QUOTED PASSAGE ->
Segment Open
The EU is tearing apart Western cohesion How Brussels’ fault lines hamper Washington’s global agenda?
This week, the European Union staged demonstrative actions against China. First, Poland cut off land transit between the EU and China, and then Greece confiscated maritime shipments from the country. In doing so, the EU sought to signal its willingness to support the United States against China, hoping in return for American assistance in the war with Russia. Trump was not fooled: he demanded that European leaders take more serious steps regarding both China and Russia. The EU had no choice but to comply, taking another step toward global conflict and further strategic marginalisation.
However, this does not indicate a genuine shift in Europe’s stance. As a result, the collective West still struggles to maintain cohesion, largely holding together due to historical inertia and the lack of alternatives.
The EU is not really pressuring China
European policy this week resembled a spectacular show of global confrontation between self-proclaimed “democracies” and their so-called “autocratic” rivals. On Monday, September 15, Chinese Foreign Minister Wang Yi visited Poland. Yet just days earlier, on Friday, September 19, Poland slammed shut its border with Belarus, cutting off the main overland transit route between China and the EU, which handles 90% of all land shipments between the two global actors.
Segment Closed
QUESTIONS ->
- 1) Update the article on the EU and China from "However, this does" up to and including "lack of alternatives.", putting "institutional habit" in place of "historical inertia".
- 2) Return, unchanged, the lines of the stored data entries from the line with "Bioweinhof Widerna 2023" up to and including the last line of the entries.

[Stored data entries]
Segment Open
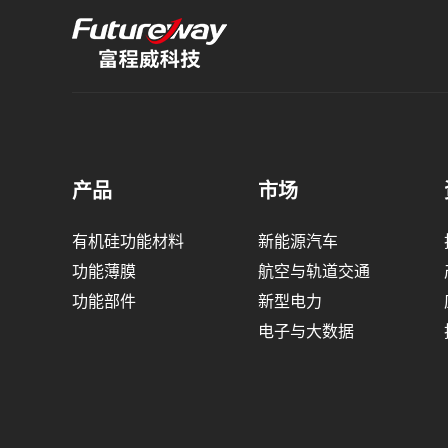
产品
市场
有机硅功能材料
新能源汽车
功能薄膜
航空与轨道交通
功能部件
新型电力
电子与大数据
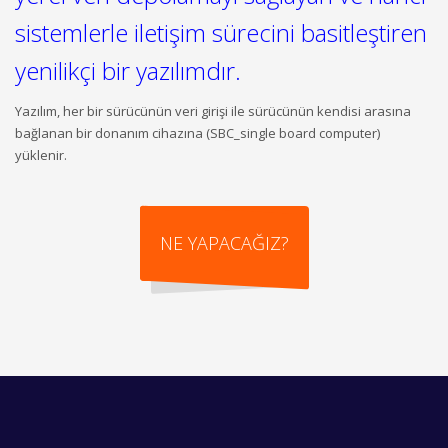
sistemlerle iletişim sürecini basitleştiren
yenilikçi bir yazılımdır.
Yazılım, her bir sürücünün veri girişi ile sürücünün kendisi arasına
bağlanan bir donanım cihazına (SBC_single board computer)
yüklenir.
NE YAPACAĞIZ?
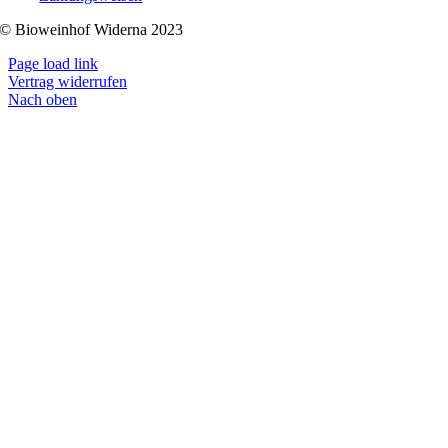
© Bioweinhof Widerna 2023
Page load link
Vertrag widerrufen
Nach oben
Segment Closed
RESULTS OF THE TASKS ->
- 1)
However, this does not indicate a genuine shift in Europe’s stance. As a result, the collective West still struggles to maintain cohesion, largely holding together due to institutional habit and the lack of alternatives.

- 2)
© Bioweinhof Widerna 2023
Page load link
Vertrag widerrufen
Nach oben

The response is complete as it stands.